According to The Vancouver Sun, “Some equipment was set up before First Nations went out to the ship and asked the workers to stop, said Joey Wesley, a Lax Kw’alaams First Nation member. The activity ceased, but the workers appeared to have trouble removing equipment from the ocean floor, including heavy concrete blocks with surface markers, he said. The ship and barge remained in their location on Sunday just off Lelu Island, said Wesley.”
Shocking Petronas audit raises fears in BC
Concerns have been compounded by recent revelations by The Sun of a damning audit of Petronas’ Malaysian offshore operations, which reveals systemic neglect of equipment and safety issues.
Moreover, while Petronas’ contractors are operating under permits from the BC government and the Prince Rupert Port Authority, the federal review for the project is ongoing, after facing multiple delays owing to unanswered questions from the Canadian Environmental Assessment Agency.
The Port Authority is nevertheless warning that it will take action against anyone who obstructs survey work for the Lelu Island project – which will likely only inflame an already tense situation.

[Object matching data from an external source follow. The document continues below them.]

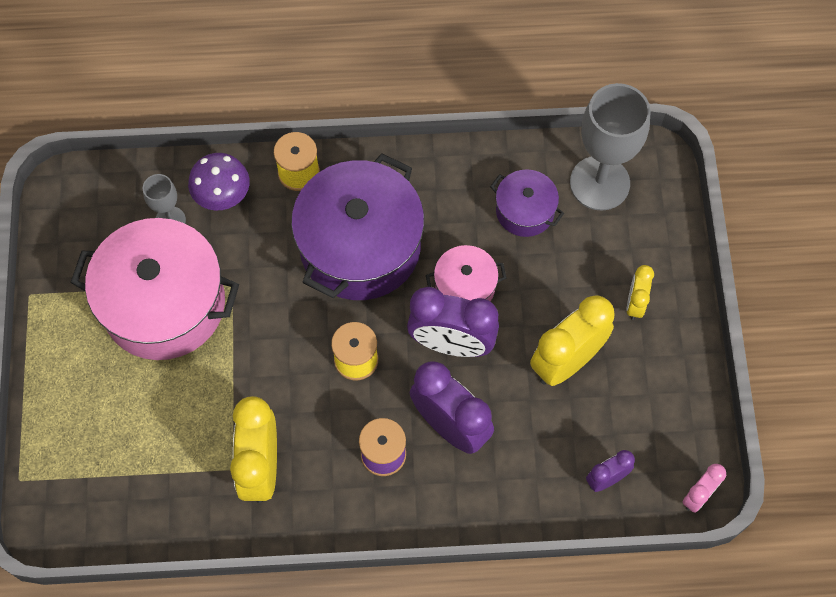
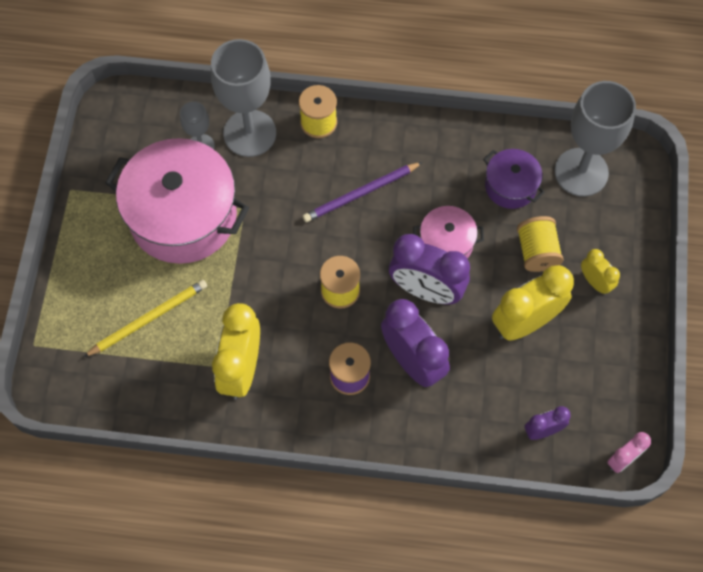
camera: 10 degrees right, 0 degrees up
(146, 428) = (149, 319): none -> yellow pencil
(223, 197) = (249, 133): purple mushroom -> grey goblet
(360, 246) = (360, 194): purple pot -> purple pencil
(566, 280) = (537, 251): none -> yellow spool
(635, 304) = (595, 282): yellow clock -> yellow clock turned 120 degrees clockwise

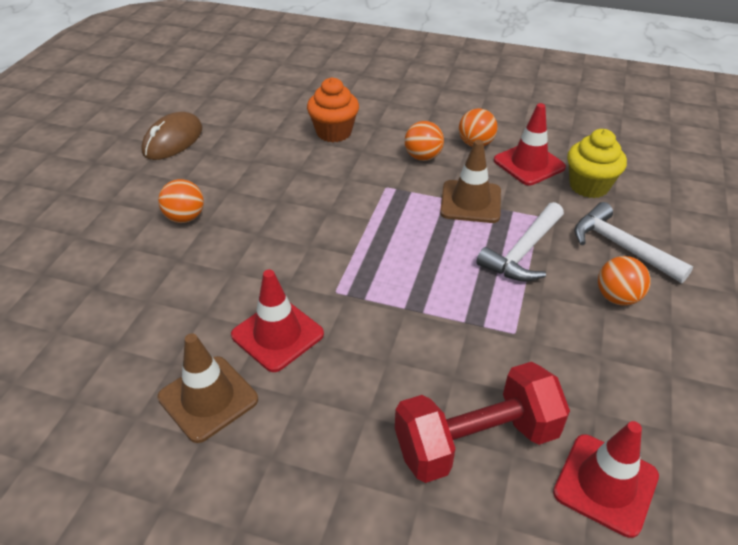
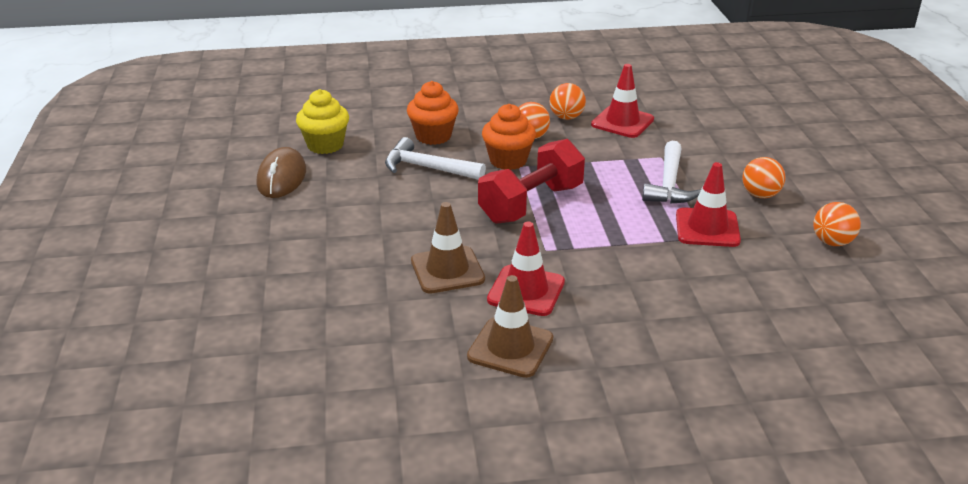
camera: 25 degrees left, 10 degrees down
(185, 218) = (359, 233): orange ball -> orange ball (832, 242)
(381, 177) = (508, 160): none -> orange cupcake
(470, 202) = (599, 160): brown traffic cone -> brown traffic cone (447, 270)
(476, 441) = (734, 309): red dumbbell -> red dumbbell (531, 204)
(589, 186) = (681, 127): yellow cupcake -> yellow cupcake (325, 145)
(605, 484) = (838, 305): red traffic cone -> red traffic cone (707, 228)
(621, 247) = (737, 162): white hammer -> white hammer (428, 168)

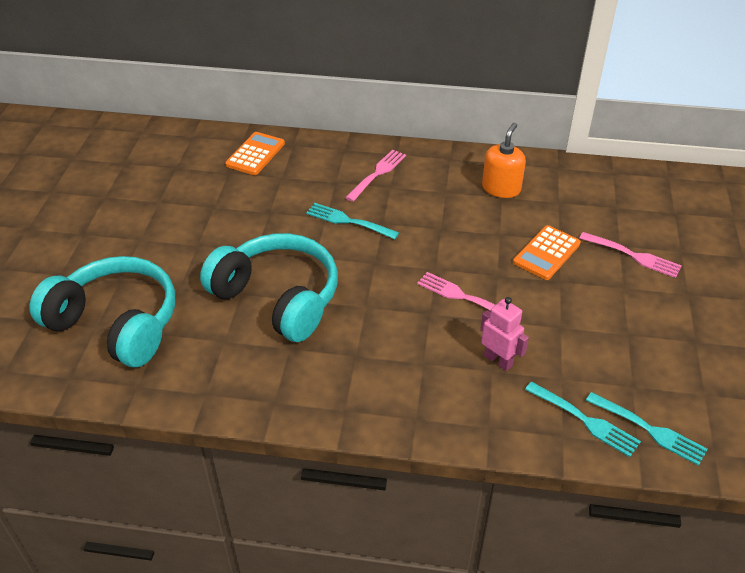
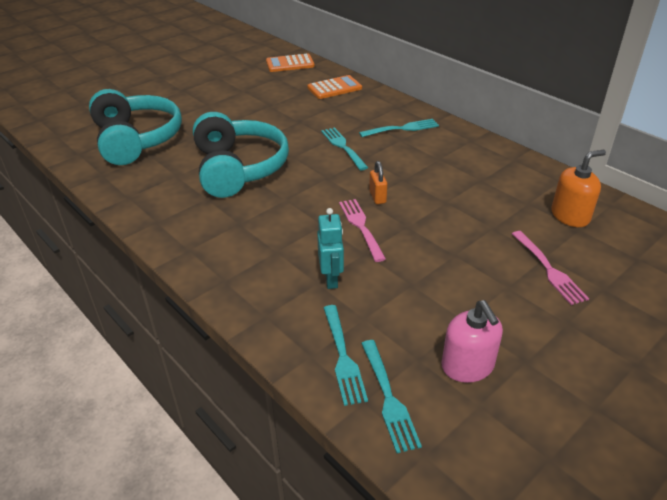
camera: 40 degrees right, 5 degrees down
(377, 174) = (401, 129): pink fork -> turquoise fork
(441, 259) = (377, 197): none -> orange padlock
(498, 360) = (331, 279): pink robot -> turquoise robot
(501, 188) = (488, 174): orange soap dispenser -> orange soap dispenser (570, 216)
(546, 253) = (469, 231): orange calculator -> orange calculator (290, 64)
(668, 369) = (467, 366): none -> pink soap dispenser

Gitxsan to take legal action
The Gitxsan leaders of Madii Lii Camp are not only backing their Skeena brethren, but they have been occupying their own territory in staunch opposition to pipeline construction and are now promising legal action of their own. “We are taking the government to court over the lack of consultation, the inadequate baseline information presented, the weak and subjective impact assessment, the current cumulative effects from past development, and the massive infringement of our Aboriginal rights,” says Madii Lii spokesperson Richard Wright.
“People are now on the ground blocking the Petronas project from the coast to far inland.”
Is ‘reconciliation’ possible amid energy conflicts?
These actions are mirrored by the Unist’ot’en Camp in Wet’suwet’en territory to the south, which stands in the path of several planned Kitimat-bound gas pipelines and the proposed Enbridge Northern Gateway pipeline. Tensions there have also grown recently, with the spectre of an armed RCMP takedown of the camp.
Despite a recent meeting between the BC Liberal government and First Nations leaders, aimed at reconciling historical enmity between the two groups, Premier Christy Clark’s key economic vision of LNG development remains dogged by First Nations at every turn. In addition to the above conflicts, the Fort Nelson First Nation recently won a landmark victory at the Environmental Appeal Board, forcing the cancellation of a major water licence for fracking, while the Tsartlip First Nation poured cold water on the notion of a floating LNG terminal in Saanich Inlet.